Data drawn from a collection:
..........

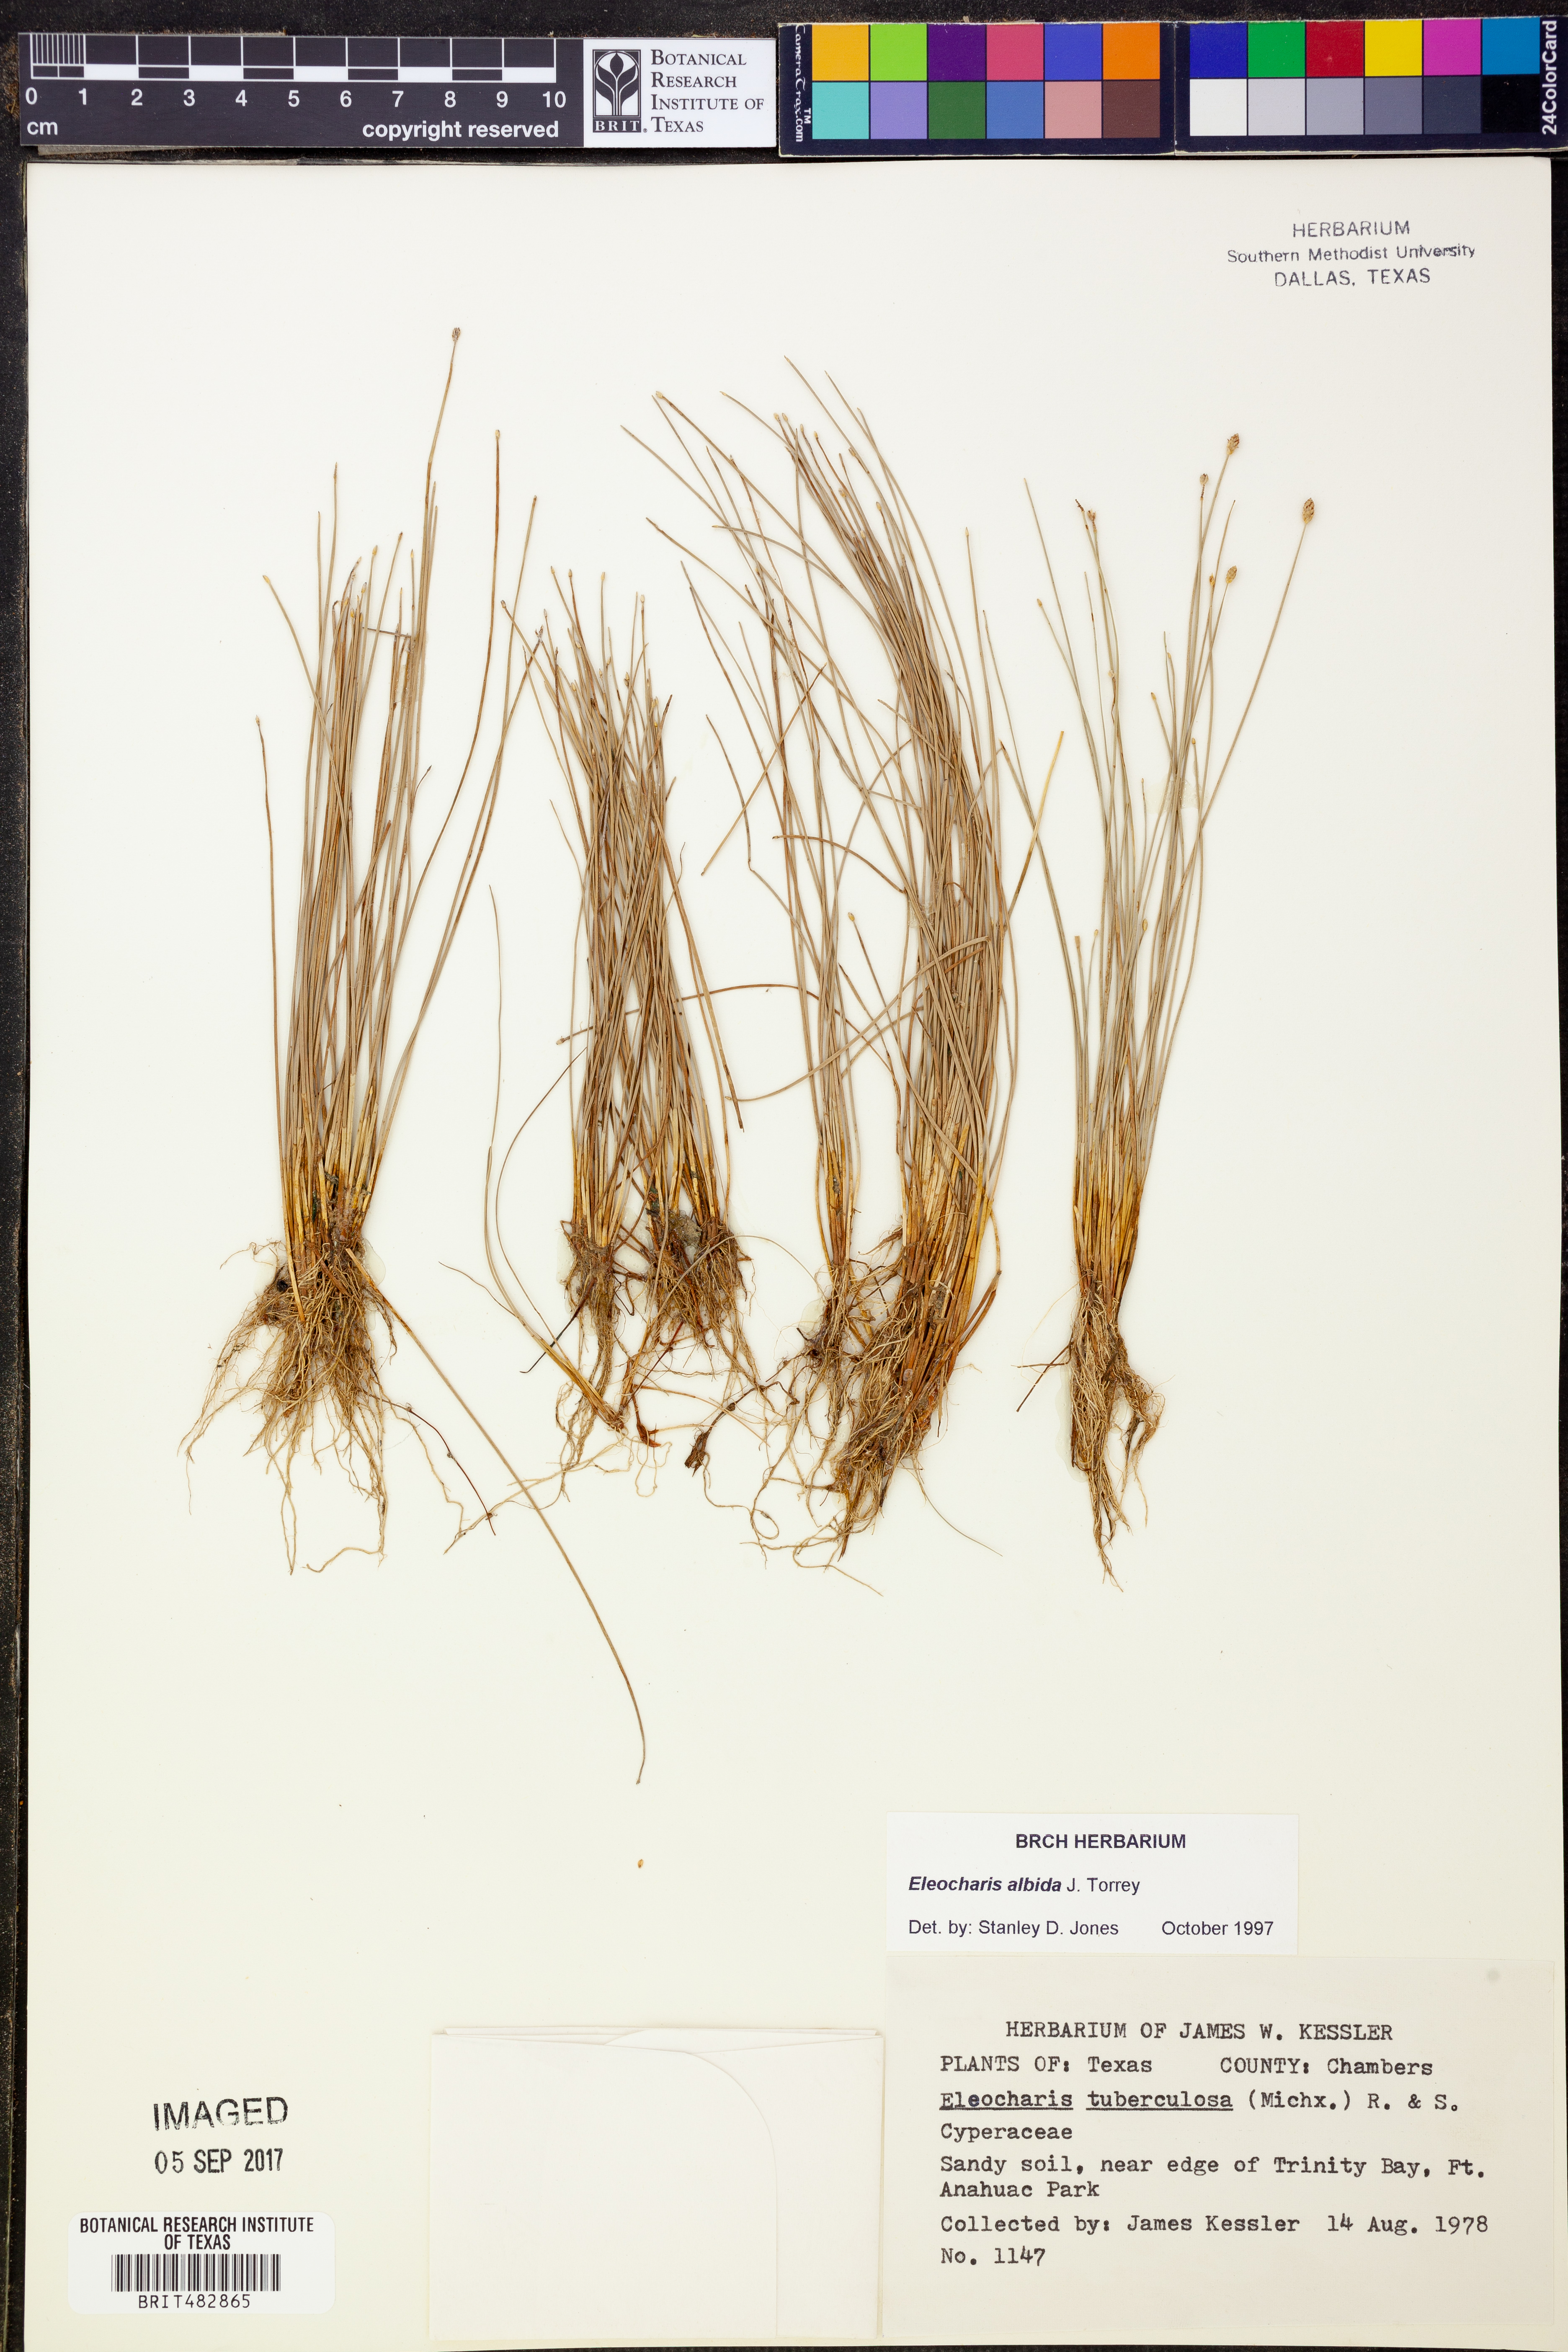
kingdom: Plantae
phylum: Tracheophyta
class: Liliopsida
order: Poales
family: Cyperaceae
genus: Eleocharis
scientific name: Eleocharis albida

..........

STATED PROBLEM :: Convert the lines of every item above into a JSON list of strings, with one string per line and no blank lines. Omit the pictures.

EXERCISE RESPONSE ::
[
  "kingdom: Plantae",
  "phylum: Tracheophyta",
  "class: Liliopsida",
  "order: Poales",
  "family: Cyperaceae",
  "genus: Eleocharis",
  "scientific name: Eleocharis albida"
]